-- Given information --
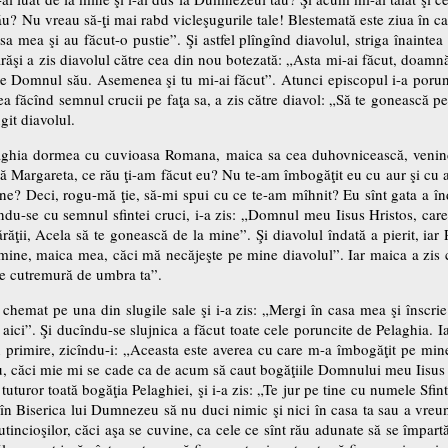
u? Nu vreau să-ţi mai rabd vicleşugurile tale! Blestemată este ziua în car
casa mea şi au făcut-o pustie”. Şi astfel plîngînd diavolul, striga înaintea
 iarăşi a zis diavolul către cea din nou botezată: „Asta mi-ai făcut, doamn
 pe Domnul său. Asemenea şi tu mi-ai făcut”. Atunci episcopul i-a poru
ea făcînd semnul crucii pe faţa sa, a zis către diavol: „Să te gonească pe
git diavolul.
aghia dormea cu cuvioasa Romana, maica sa cea duhovnicească, venind 
 Margareta, ce rău ţi-am făcut eu? Nu te-am îmbogăţit eu cu aur şi cu 
aine? Deci, rogu-mă ţie, să-mi spui cu ce te-am mîhnit? Eu sînt gata a î
îndu-se cu semnul sfintei cruci, i-a zis: „Domnul meu Iisus Hristos, care
răţii, Acela să te gonească de la mine”. Şi diavolul îndată a pierit, iar 
ine, maica mea, căci mă necăjeşte pe mine diavolul”. Iar maica a zis căt
 se cutremură de umbra ta”.
chemat pe una din slugile sale şi i-a zis: „Mergi în casa mea şi înscrie 
aici”. Şi ducîndu-se slujnica a făcut toate cele poruncite de Pelaghia. Ia
n primire, zicîndu-i: „Aceasta este averea cu care m-a îmbogăţit pe mine s
i tu, căci mie mi se cade ca de acum să caut bogăţiile Domnului meu Iisus 
tuturor toată bogăţia Pelaghiei, şi i-a zis: „Te jur pe tine cu numele Sfin
 în Biserica lui Dumnezeu să nu duci nimic şi nici în casa ta sau a vreunu
putincioşilor, căci aşa se cuvine, ca cele ce sînt rău adunate să se împartă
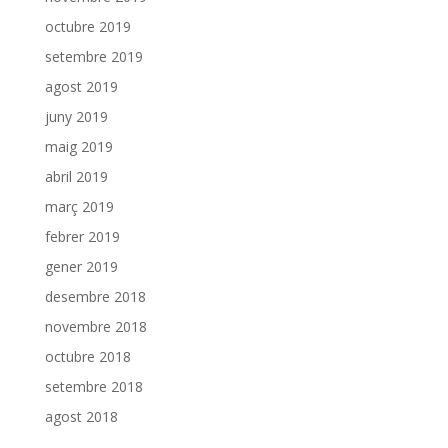
octubre 2019
setembre 2019
agost 2019
juny 2019
maig 2019
abril 2019
març 2019
febrer 2019
gener 2019
desembre 2018
novembre 2018
octubre 2018
setembre 2018
agost 2018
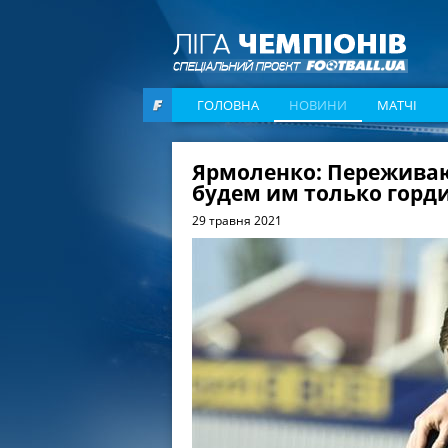
ГОЛОВНА
НОВИНИ
МАТЧІ
Ярмоленко: Переживаю
будем им только горд
29 травня 2021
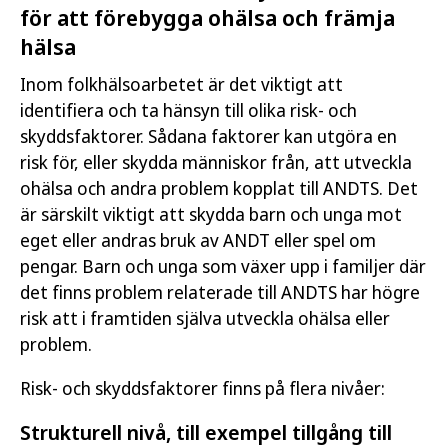
för att förebygga ohälsa och främja
hälsa
Inom folkhälsoarbetet är det viktigt att
identifiera och ta hänsyn till olika risk- och
skyddsfaktorer. Sådana faktorer kan utgöra en
risk för, eller skydda människor från, att utveckla
ohälsa och andra problem kopplat till ANDTS. Det
är särskilt viktigt att skydda barn och unga mot
eget eller andras bruk av ANDT eller spel om
pengar. Barn och unga som växer upp i familjer där
det finns problem relaterade till ANDTS har högre
risk att i framtiden själva utveckla ohälsa eller
problem.
Risk- och skyddsfaktorer finns på flera nivåer:
Strukturell nivå, till exempel tillgång till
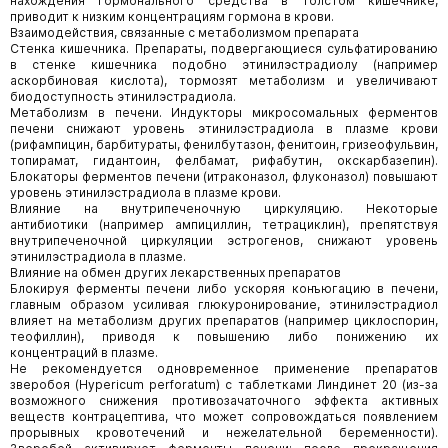
нахождения гормонального средства в толстом кишечнике,
приводит к низким концентрациям гормона в крови.
Взаимодействия, связанные с метаболизмом препарата
Стенка кишечника. Препараты, подвергающиеся сульфатированию
в стенке кишечника подобно этинилэстрадиолу (например
аскорбиновая кислота), тормозят метаболизм и увеличивают
биодоступность этинилэстрадиола.
Метаболизм в печени. Индукторы микросомальных ферментов
печени снижают уровень этинилэстрадиола в плазме крови
(рифампицин, барбитураты, фенилбутазон, фенитоин, гризеофульвин,
топирамат, гидантоин, фелбамат, рифабутин, окскарбазепин).
Блокаторы ферментов печени (итраконазол, флуконазол) повышают
уровень этинилэстрадиола в плазме крови.
Влияние на внутрипеченочную циркуляцию. Некоторые
антибиотики (например ампициллин, тетрациклин), препятствуя
внутрипеченочной циркуляции эстрогенов, снижают уровень
этинилэстрадиола в плазме.
Влияние на обмен других лекарственных препаратов
Блокируя ферменты печени либо ускоряя конъюгацию в печени,
главным образом усиливая глюкуронирование, этинилэстрадиол
влияет на метаболизм других препаратов (например циклоспорин,
теофиллин), приводя к повышению либо понижению их
концентраций в плазме.
Не рекомендуется одновременное применение препаратов
зверобоя (Hypericum perforatum) с таблетками Линдинет 20 (из-за
возможного снижения противозачаточного эффекта активных
веществ контрацептива, что может сопровождаться появлением
прорывных кровотечений и нежелательной беременности).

-- Problem --
Show each line of the material that includes the string "este" by copying it.

-- Problem solution --
u? Nu vreau să-ţi mai rabd vicleşugurile tale! Blestemată este ziua în car
n primire, zicîndu-i: „Aceasta este averea cu care m-a îmbogăţit pe mine s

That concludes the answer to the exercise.